- _Problem statement_
Set out every line of text read from the records below as a Markdown table with two columns, Row and Line, numbering the rows in order and skipping any blank lines. Leave the pictures out.
════
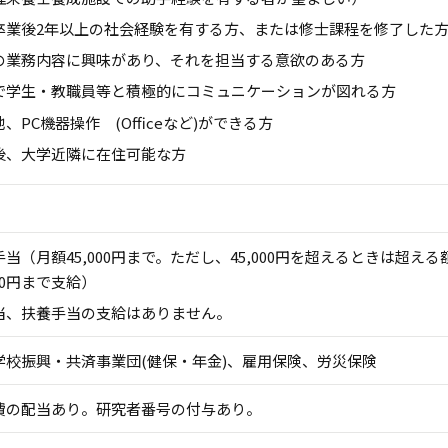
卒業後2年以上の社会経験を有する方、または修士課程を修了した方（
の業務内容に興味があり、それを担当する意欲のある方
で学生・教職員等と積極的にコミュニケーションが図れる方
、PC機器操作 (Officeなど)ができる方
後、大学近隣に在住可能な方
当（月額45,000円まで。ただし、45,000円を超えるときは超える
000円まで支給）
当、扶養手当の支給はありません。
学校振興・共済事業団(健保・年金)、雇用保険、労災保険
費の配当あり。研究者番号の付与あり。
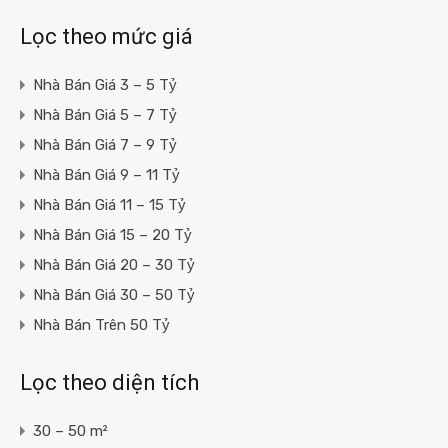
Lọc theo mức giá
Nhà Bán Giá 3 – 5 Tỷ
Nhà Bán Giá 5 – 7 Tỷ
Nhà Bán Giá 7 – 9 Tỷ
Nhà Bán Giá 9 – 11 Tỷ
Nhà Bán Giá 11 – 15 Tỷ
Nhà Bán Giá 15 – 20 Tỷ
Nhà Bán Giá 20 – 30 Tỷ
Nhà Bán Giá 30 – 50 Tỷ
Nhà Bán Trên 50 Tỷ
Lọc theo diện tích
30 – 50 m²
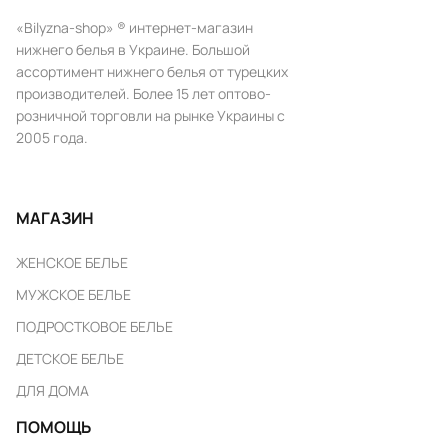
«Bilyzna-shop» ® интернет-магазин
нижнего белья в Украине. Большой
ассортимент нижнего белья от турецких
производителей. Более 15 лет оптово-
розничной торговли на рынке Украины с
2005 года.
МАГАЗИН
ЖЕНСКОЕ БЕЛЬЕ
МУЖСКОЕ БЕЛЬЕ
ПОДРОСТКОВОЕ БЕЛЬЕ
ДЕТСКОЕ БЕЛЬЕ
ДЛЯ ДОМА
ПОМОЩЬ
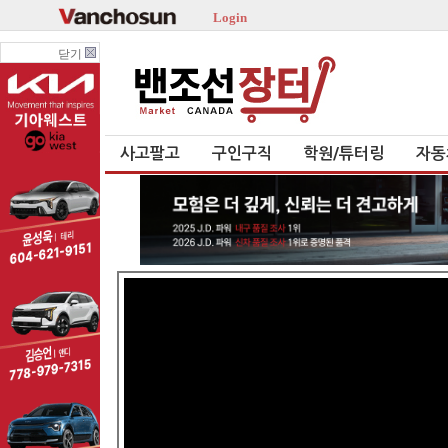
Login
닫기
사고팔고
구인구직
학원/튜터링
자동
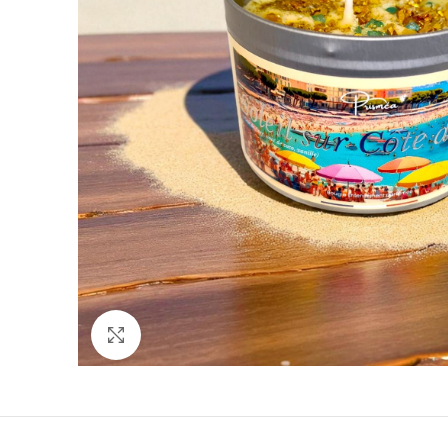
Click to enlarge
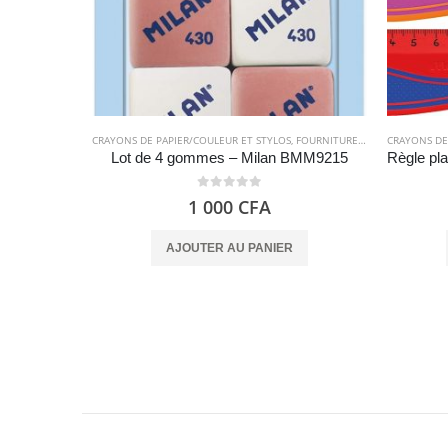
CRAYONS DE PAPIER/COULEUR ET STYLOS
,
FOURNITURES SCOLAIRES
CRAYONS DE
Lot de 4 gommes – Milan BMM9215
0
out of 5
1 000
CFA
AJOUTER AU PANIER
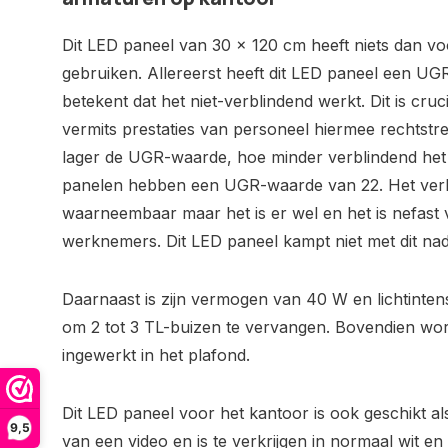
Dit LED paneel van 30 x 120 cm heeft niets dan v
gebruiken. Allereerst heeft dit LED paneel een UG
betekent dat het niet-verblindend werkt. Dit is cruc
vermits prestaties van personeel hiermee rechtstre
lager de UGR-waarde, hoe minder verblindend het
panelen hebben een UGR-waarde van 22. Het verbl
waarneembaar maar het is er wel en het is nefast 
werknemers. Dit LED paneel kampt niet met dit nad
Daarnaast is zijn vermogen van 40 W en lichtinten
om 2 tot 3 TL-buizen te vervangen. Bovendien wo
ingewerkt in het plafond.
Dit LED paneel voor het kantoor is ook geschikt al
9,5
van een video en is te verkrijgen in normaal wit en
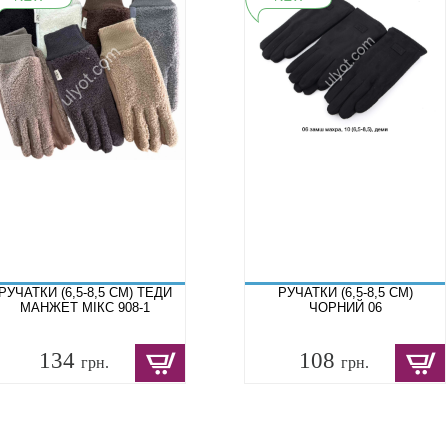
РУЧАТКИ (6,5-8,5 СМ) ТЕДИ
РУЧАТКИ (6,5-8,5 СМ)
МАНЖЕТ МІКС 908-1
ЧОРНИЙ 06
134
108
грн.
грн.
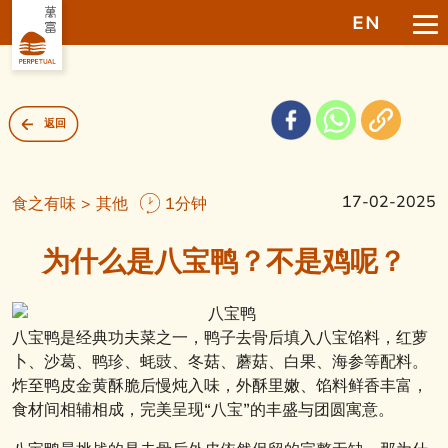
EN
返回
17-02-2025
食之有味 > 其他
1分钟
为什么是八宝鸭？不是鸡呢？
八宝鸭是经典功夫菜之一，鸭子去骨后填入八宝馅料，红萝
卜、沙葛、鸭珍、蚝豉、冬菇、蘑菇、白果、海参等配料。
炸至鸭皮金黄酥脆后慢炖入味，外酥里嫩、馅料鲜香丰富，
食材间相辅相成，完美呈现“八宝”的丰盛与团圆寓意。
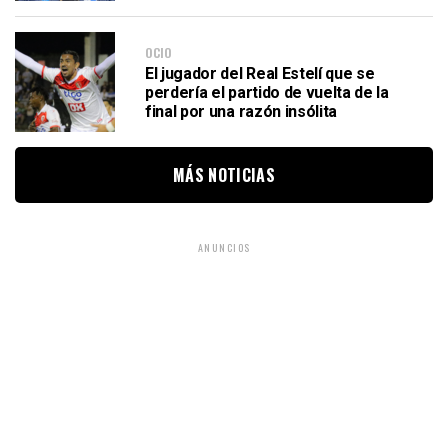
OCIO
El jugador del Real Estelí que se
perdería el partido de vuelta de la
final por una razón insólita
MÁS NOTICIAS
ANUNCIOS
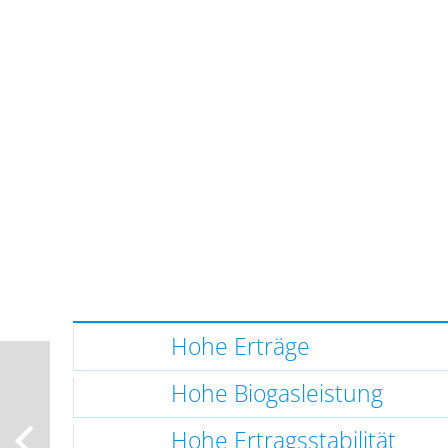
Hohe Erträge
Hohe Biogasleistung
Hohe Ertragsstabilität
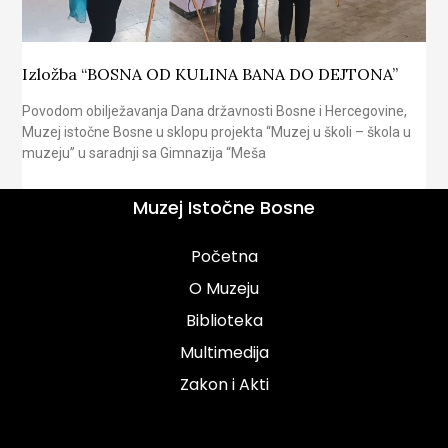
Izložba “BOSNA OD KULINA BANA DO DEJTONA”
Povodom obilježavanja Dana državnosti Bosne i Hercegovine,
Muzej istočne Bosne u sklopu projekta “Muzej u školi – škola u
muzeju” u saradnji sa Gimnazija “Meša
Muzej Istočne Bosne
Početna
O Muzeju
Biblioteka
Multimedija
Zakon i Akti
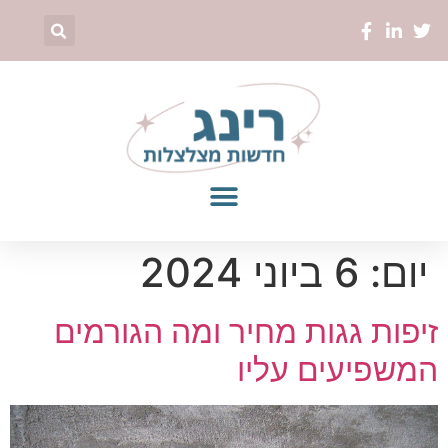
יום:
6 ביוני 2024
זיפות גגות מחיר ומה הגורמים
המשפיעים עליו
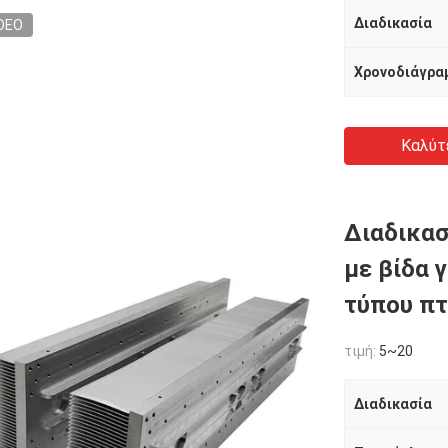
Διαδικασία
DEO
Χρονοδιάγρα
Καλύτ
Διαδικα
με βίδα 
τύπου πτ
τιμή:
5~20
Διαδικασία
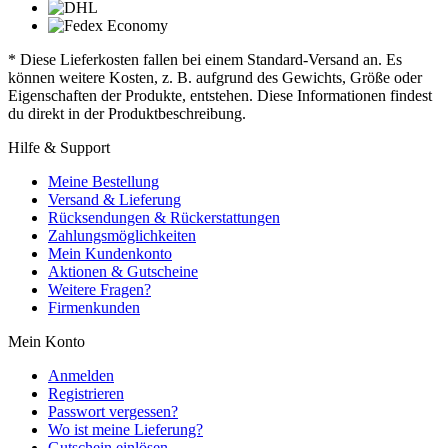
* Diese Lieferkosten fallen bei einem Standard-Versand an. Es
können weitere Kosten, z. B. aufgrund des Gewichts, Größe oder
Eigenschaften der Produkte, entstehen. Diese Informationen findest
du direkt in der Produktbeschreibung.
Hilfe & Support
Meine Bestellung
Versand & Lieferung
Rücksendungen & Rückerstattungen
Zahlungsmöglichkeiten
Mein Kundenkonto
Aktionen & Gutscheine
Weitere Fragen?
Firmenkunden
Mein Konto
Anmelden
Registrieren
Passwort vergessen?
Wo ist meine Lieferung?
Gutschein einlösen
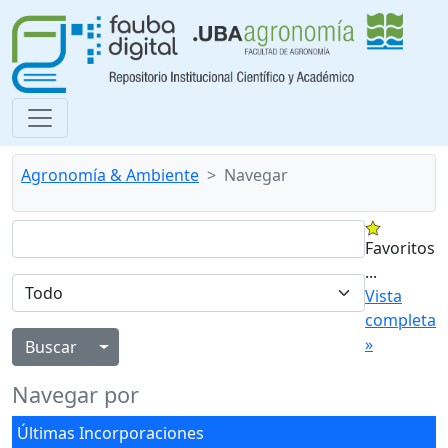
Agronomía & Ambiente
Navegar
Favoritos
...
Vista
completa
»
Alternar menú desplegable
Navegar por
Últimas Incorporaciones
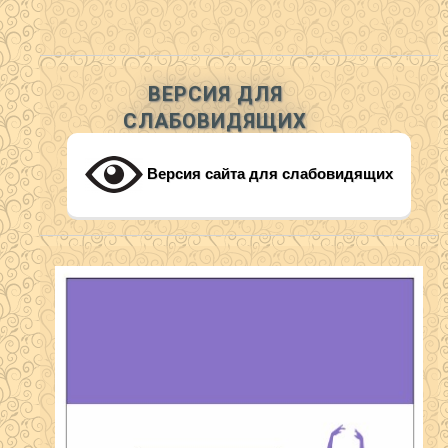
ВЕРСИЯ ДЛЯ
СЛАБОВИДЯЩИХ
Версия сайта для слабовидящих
════
- _Finished task_
| Row | Line |
|---|---|
| 1 | 卒業後2年以上の社会経験を有する方、または修士課程を修了した方（ |
| 2 | の業務内容に興味があり、それを担当する意欲のある方 |
| 3 | で学生・教職員等と積極的にコミュニケーションが図れる方 |
| 4 | 、PC機器操作 (Officeなど)ができる方 |
| 5 | 後、大学近隣に在住可能な方 |
| 6 | 当（月額45,000円まで。ただし、45,000円を超えるときは超える |
| 7 | 000円まで支給） |
| 8 | 当、扶養手当の支給はありません。 |
| 9 | 学校振興・共済事業団(健保・年金)、雇用保険、労災保険 |
| 10 | 費の配当あり。研究者番号の付与あり。 |
| 11 | Lọc theo mức giá |
| 12 | Nhà Bán Giá 3 – 5 Tỷ |
| 13 | Nhà Bán Giá 5 – 7 Tỷ |
| 14 | Nhà Bán Giá 7 – 9 Tỷ |
| 15 | Nhà Bán Giá 9 – 11 Tỷ |
| 16 | Nhà Bán Giá 11 – 15 Tỷ |
| 17 | Nhà Bán Giá 15 – 20 Tỷ |
| 18 | Nhà Bán Giá 20 – 30 Tỷ |
| 19 | Nhà Bán Giá 30 – 50 Tỷ |
| 20 | Nhà Bán Trên 50 Tỷ |
| 21 | Lọc theo diện tích |
| 22 | 30 – 50 m² |
| 23 | «Bilyzna-shop» ® интернет-магазин |
| 24 | нижнего белья в Украине. Большой |
| 25 | ассортимент нижнего белья от турецких |
| 26 | производителей. Более 15 лет оптово- |
| 27 | розничной торговли на рынке Украины с |
| 28 | 2005 года. |
| 29 | МАГАЗИН |
| 30 | ЖЕНСКОЕ БЕЛЬЕ |
| 31 | МУЖСКОЕ БЕЛЬЕ |
| 32 | ПОДРОСТКОВОЕ БЕЛЬЕ |
| 33 | ДЕТСКОЕ БЕЛЬЕ |
| 34 | ДЛЯ ДОМА |
| 35 | ПОМОЩЬ |
| 36 | Login |
| 37 | 닫기 |
| 38 | 사고팔고 |
| 39 | 구인구직 |
| 40 | 학원/튜터링 |
| 41 | 자동 |
| 42 | Click to enlarge |
| 43 | CRAYONS DE PAPIER/COULEUR ET STYLOS |
| 44 | , |
| 45 | FOURNITURES SCOLAIRES |
| 46 | CRAYONS DE |
| 47 | Lot de 4 gommes – Milan BMM9215 |
| 48 | 0 |
| 49 | out of 5 |
| 50 | 1 000 |
| 51 | CFA |
| 52 | AJOUTER AU PANIER |
| 53 | Dit LED paneel van 30 x 120 cm heeft niets dan v |
| 54 | gebruiken. Allereerst heeft dit LED paneel een UG |
| 55 | betekent dat het niet-verblindend werkt. Dit is cruc |
| 56 | vermits prestaties van personeel hiermee rechtstre |
| 57 | lager de UGR-waarde, hoe minder verblindend het |
| 58 | panelen hebben een UGR-waarde van 22. Het verbl |
| 59 | waarneembaar maar het is er wel en het is nefast  |
| 60 | werknemers. Dit LED paneel kampt niet met dit nad |
| 61 | Daarnaast is zijn vermogen van 40 W en lichtinten |
| 62 | om 2 tot 3 TL-buizen te vervangen. Bovendien wo |
| 63 | ingewerkt in het plafond. |
| 64 | Dit LED paneel voor het kantoor is ook geschikt al |
| 65 | 9,5 |
| 66 | van een video en is te verkrijgen in normaal wit en |
| 67 | РУЧАТКИ (6,5-8,5 СМ) ТЕДИ |
| 68 | РУЧАТКИ (6,5-8,5 СМ) |
| 69 | МАНЖЕТ МІКС 908-1 |
| 70 | ЧОРНИЙ 06 |
| 71 | 134 |
| 72 | 108 |
| 73 | грн. |
| 74 | грн. |
| 75 | EN |
| 76 | 返回 |
| 77 | 17-02-2025 |
| 78 | 食之有味 > 其他 |
| 79 | 1分钟 |
| 80 | 为什么是八宝鸭？不是鸡呢？ |
| 81 | 八宝鸭是经典功夫菜之一，鸭子去骨后填入八宝馅料，红萝 |
| 82 | 卜、沙葛、鸭珍、蚝豉、冬菇、蘑菇、白果、海参等配料。 |
| 83 | 炸至鸭皮金黄酥脆后慢炖入味，外酥里嫩、馅料鲜香丰富， |
| 84 | 食材间相辅相成，完美呈现“八宝”的丰盛与团圆寓意。 |
| 85 | OCIO |
| 86 | El jugador del Real Estelí que se |
| 87 | perdería el partido de vuelta de la |
| 88 | final por una razón insólita |
| 89 | MÁS NOTICIAS |
| 90 | ANUNCIOS |
| 91 | Hohe Erträge |
| 92 | Hohe Biogasleistung |
| 93 | Hohe Ertragsstabilität |
| 94 | Izložba “BOSNA OD KULINA BANA DO DEJTONA” |
| 95 | Povodom obilježavanja Dana državnosti Bosne i Hercegovine, |
| 96 | Muzej istočne Bosne u sklopu projekta “Muzej u školi – škola u |
| 97 | muzeju” u saradnji sa Gimnazija “Meša |
| 98 | Muzej Istočne Bosne |
| 99 | Početna |
| 100 | O Muzeju |
| 101 | Biblioteka |
| 102 | Multimedija |
| 103 | Zakon i Akti |
| 104 | יום: |
| 105 | 6 ביוני 2024 |
| 106 | זיפות גגות מחיר ומה הגורמים |
| 107 | המשפיעים עליו |
| 108 | Διαδικασία |
| 109 | DEO |
| 110 | Χρονοδιάγρα |
| 111 | Καλύτ |
| 112 | Διαδικα |
| 113 | με βίδα  |
| 114 | τύπου πτ |
| 115 | τιμή: |
| 116 | 5~20 |
| 117 | Διαδικασία |
| 118 | * Diese Lieferkosten fallen bei einem Standard-Versand an. Es |
| 119 | können weitere Kosten, z. B. aufgrund des Gewichts, Größe oder |
| 120 | Eigenschaften der Produkte, entstehen. Diese Informationen findest |
| 121 | du direkt in der Produktbeschreibung. |
| 122 | Hilfe & Support |
| 123 | Meine Bestellung |
| 124 | Versand & Lieferung |
| 125 | Rücksendungen & Rückerstattungen |
| 126 | Zahlungsmöglichkeiten |
| 127 | Mein Kundenkonto |
| 128 | Aktionen & Gutscheine |
| 129 | Weitere Fragen? |
| 130 | Firmenkunden |
| 131 | Mein Konto |
| 132 | Anmelden |
| 133 | Registrieren |
| 134 | Passwort vergessen? |
| 135 | Wo ist meine Lieferung? |
| 136 | Gutschein einlösen |
| 137 | Agronomía & Ambiente |
| 138 | Navegar |
| 139 | Favoritos |
| 140 | ... |
| 141 | Vista |
| 142 | completa |
| 143 | » |
| 144 | Alternar menú desplegable |
| 145 | Navegar por |
| 146 | Últimas Incorporaciones |
| 147 | ВЕРСИЯ ДЛЯ |
| 148 | СЛАБОВИДЯЩИХ |
| 149 | Версия сайта для слабовидящих |